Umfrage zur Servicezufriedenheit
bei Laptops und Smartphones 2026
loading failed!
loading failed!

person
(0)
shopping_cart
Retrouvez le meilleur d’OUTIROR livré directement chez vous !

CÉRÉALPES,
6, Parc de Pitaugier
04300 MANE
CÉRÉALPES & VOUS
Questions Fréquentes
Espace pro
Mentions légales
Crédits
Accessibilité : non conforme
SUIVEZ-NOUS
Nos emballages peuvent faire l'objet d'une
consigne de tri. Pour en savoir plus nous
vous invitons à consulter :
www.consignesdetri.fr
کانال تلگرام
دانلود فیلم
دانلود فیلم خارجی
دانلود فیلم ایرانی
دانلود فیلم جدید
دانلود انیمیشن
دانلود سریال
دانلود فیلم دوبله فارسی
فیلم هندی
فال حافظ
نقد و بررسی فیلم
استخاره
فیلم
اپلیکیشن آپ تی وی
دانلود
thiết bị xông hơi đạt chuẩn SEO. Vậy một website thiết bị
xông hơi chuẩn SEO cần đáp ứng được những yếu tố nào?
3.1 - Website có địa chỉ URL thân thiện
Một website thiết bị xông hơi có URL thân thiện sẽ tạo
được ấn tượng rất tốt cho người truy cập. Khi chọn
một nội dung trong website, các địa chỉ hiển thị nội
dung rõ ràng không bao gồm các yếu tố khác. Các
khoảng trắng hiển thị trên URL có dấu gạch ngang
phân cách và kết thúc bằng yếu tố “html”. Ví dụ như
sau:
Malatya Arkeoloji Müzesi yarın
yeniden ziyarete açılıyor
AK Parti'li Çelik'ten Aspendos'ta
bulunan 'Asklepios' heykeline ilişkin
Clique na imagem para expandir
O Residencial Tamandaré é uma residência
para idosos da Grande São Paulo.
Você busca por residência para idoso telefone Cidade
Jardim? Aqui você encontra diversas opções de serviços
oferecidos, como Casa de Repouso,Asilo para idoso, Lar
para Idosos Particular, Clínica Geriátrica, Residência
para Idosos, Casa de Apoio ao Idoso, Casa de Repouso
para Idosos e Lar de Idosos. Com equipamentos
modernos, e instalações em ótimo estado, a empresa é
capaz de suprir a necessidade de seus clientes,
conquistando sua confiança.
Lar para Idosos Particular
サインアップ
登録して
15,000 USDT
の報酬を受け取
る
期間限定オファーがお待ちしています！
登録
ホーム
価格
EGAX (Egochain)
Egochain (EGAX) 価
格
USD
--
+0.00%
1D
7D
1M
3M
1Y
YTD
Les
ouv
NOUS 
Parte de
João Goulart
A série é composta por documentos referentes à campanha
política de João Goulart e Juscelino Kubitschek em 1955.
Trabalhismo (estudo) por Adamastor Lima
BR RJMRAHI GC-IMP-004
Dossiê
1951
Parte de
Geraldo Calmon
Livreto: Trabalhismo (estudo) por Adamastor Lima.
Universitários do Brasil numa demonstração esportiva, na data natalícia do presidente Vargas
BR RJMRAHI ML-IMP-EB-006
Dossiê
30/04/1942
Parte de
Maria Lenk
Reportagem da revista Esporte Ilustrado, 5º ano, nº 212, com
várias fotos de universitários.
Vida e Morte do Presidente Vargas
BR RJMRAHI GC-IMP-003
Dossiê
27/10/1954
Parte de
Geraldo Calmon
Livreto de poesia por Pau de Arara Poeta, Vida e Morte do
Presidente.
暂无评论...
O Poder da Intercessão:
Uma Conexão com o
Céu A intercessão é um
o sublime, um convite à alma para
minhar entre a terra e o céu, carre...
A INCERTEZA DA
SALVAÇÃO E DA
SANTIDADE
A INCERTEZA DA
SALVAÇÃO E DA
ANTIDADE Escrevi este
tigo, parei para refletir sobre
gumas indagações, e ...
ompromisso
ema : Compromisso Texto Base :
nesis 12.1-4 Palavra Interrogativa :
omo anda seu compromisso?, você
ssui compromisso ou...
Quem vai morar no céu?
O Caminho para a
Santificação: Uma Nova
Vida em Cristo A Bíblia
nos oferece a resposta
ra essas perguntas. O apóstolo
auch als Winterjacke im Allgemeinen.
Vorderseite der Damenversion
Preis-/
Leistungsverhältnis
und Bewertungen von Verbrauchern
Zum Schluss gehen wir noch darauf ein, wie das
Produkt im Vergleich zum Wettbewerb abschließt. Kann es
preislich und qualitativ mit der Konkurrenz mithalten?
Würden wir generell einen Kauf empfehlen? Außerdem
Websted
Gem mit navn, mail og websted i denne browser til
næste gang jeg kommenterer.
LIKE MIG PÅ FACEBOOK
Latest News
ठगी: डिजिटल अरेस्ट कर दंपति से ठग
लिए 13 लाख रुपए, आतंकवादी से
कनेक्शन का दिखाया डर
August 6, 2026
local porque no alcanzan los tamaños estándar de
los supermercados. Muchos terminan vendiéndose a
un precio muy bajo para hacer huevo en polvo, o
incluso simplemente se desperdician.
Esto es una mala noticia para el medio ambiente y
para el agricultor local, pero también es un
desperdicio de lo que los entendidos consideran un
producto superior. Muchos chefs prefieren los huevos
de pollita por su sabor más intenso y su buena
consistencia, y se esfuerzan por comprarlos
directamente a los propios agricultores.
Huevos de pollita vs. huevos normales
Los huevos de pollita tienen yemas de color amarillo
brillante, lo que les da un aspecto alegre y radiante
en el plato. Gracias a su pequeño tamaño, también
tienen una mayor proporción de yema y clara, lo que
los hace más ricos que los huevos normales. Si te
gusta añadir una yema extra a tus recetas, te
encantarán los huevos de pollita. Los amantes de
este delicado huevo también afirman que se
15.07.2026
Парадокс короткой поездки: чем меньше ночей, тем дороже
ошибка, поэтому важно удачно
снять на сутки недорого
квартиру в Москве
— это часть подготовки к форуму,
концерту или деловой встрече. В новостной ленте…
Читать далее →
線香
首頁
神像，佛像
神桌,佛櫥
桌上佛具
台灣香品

────────────────────────────────────────

EXERCISE DETAILS =
Could you output every line of the listing above verbatim, from the first line through the last?

WRITTEN RESPONSE =
Umfrage zur Servicezufriedenheit
bei Laptops und Smartphones 2026
loading failed!
loading failed!

person
(0)
shopping_cart
Retrouvez le meilleur d’OUTIROR livré directement chez vous !

CÉRÉALPES,
6, Parc de Pitaugier
04300 MANE
CÉRÉALPES & VOUS
Questions Fréquentes
Espace pro
Mentions légales
Crédits
Accessibilité : non conforme
SUIVEZ-NOUS
Nos emballages peuvent faire l'objet d'une
consigne de tri. Pour en savoir plus nous
vous invitons à consulter :
www.consignesdetri.fr
کانال تلگرام
دانلود فیلم
دانلود فیلم خارجی
دانلود فیلم ایرانی
دانلود فیلم جدید
دانلود انیمیشن
دانلود سریال
دانلود فیلم دوبله فارسی
فیلم هندی
فال حافظ
نقد و بررسی فیلم
استخاره
فیلم
اپلیکیشن آپ تی وی
دانلود
thiết bị xông hơi đạt chuẩn SEO. Vậy một website thiết bị
xông hơi chuẩn SEO cần đáp ứng được những yếu tố nào?
3.1 - Website có địa chỉ URL thân thiện
Một website thiết bị xông hơi có URL thân thiện sẽ tạo
được ấn tượng rất tốt cho người truy cập. Khi chọn
một nội dung trong website, các địa chỉ hiển thị nội
dung rõ ràng không bao gồm các yếu tố khác. Các
khoảng trắng hiển thị trên URL có dấu gạch ngang
phân cách và kết thúc bằng yếu tố “html”. Ví dụ như
sau:
Malatya Arkeoloji Müzesi yarın
yeniden ziyarete açılıyor
AK Parti'li Çelik'ten Aspendos'ta
bulunan 'Asklepios' heykeline ilişkin
Clique na imagem para expandir
O Residencial Tamandaré é uma residência
para idosos da Grande São Paulo.
Você busca por residência para idoso telefone Cidade
Jardim? Aqui você encontra diversas opções de serviços
oferecidos, como Casa de Repouso,Asilo para idoso, Lar
para Idosos Particular, Clínica Geriátrica, Residência
para Idosos, Casa de Apoio ao Idoso, Casa de Repouso
para Idosos e Lar de Idosos. Com equipamentos
modernos, e instalações em ótimo estado, a empresa é
capaz de suprir a necessidade de seus clientes,
conquistando sua confiança.
Lar para Idosos Particular
サインアップ
登録して
15,000 USDT
の報酬を受け取
る
期間限定オファーがお待ちしています！
登録
ホーム
価格
EGAX (Egochain)
Egochain (EGAX) 価
格
USD
--
+0.00%
1D
7D
1M
3M
1Y
YTD
Les
ouv
NOUS 
Parte de
João Goulart
A série é composta por documentos referentes à campanha
política de João Goulart e Juscelino Kubitschek em 1955.
Trabalhismo (estudo) por Adamastor Lima
BR RJMRAHI GC-IMP-004
Dossiê
1951
Parte de
Geraldo Calmon
Livreto: Trabalhismo (estudo) por Adamastor Lima.
Universitários do Brasil numa demonstração esportiva, na data natalícia do presidente Vargas
BR RJMRAHI ML-IMP-EB-006
Dossiê
30/04/1942
Parte de
Maria Lenk
Reportagem da revista Esporte Ilustrado, 5º ano, nº 212, com
várias fotos de universitários.
Vida e Morte do Presidente Vargas
BR RJMRAHI GC-IMP-003
Dossiê
27/10/1954
Parte de
Geraldo Calmon
Livreto de poesia por Pau de Arara Poeta, Vida e Morte do
Presidente.
暂无评论...
O Poder da Intercessão:
Uma Conexão com o
Céu A intercessão é um
o sublime, um convite à alma para
minhar entre a terra e o céu, carre...
A INCERTEZA DA
SALVAÇÃO E DA
SANTIDADE
A INCERTEZA DA
SALVAÇÃO E DA
ANTIDADE Escrevi este
tigo, parei para refletir sobre
gumas indagações, e ...
ompromisso
ema : Compromisso Texto Base :
nesis 12.1-4 Palavra Interrogativa :
omo anda seu compromisso?, você
ssui compromisso ou...
Quem vai morar no céu?
O Caminho para a
Santificação: Uma Nova
Vida em Cristo A Bíblia
nos oferece a resposta
ra essas perguntas. O apóstolo
auch als Winterjacke im Allgemeinen.
Vorderseite der Damenversion
Preis-/
Leistungsverhältnis
und Bewertungen von Verbrauchern
Zum Schluss gehen wir noch darauf ein, wie das
Produkt im Vergleich zum Wettbewerb abschließt. Kann es
preislich und qualitativ mit der Konkurrenz mithalten?
Würden wir generell einen Kauf empfehlen? Außerdem
Websted
Gem mit navn, mail og websted i denne browser til
næste gang jeg kommenterer.
LIKE MIG PÅ FACEBOOK
Latest News
ठगी: डिजिटल अरेस्ट कर दंपति से ठग
लिए 13 लाख रुपए, आतंकवादी से
कनेक्शन का दिखाया डर
August 6, 2026
local porque no alcanzan los tamaños estándar de
los supermercados. Muchos terminan vendiéndose a
un precio muy bajo para hacer huevo en polvo, o
incluso simplemente se desperdician.
Esto es una mala noticia para el medio ambiente y
para el agricultor local, pero también es un
desperdicio de lo que los entendidos consideran un
producto superior. Muchos chefs prefieren los huevos
de pollita por su sabor más intenso y su buena
consistencia, y se esfuerzan por comprarlos
directamente a los propios agricultores.
Huevos de pollita vs. huevos normales
Los huevos de pollita tienen yemas de color amarillo
brillante, lo que les da un aspecto alegre y radiante
en el plato. Gracias a su pequeño tamaño, también
tienen una mayor proporción de yema y clara, lo que
los hace más ricos que los huevos normales. Si te
gusta añadir una yema extra a tus recetas, te
encantarán los huevos de pollita. Los amantes de
este delicado huevo también afirman que se
15.07.2026
Парадокс короткой поездки: чем меньше ночей, тем дороже
ошибка, поэтому важно удачно
снять на сутки недорого
квартиру в Москве
— это часть подготовки к форуму,
концерту или деловой встрече. В новостной ленте…
Читать далее →
線香
首頁
神像，佛像
神桌,佛櫥
桌上佛具
台灣香品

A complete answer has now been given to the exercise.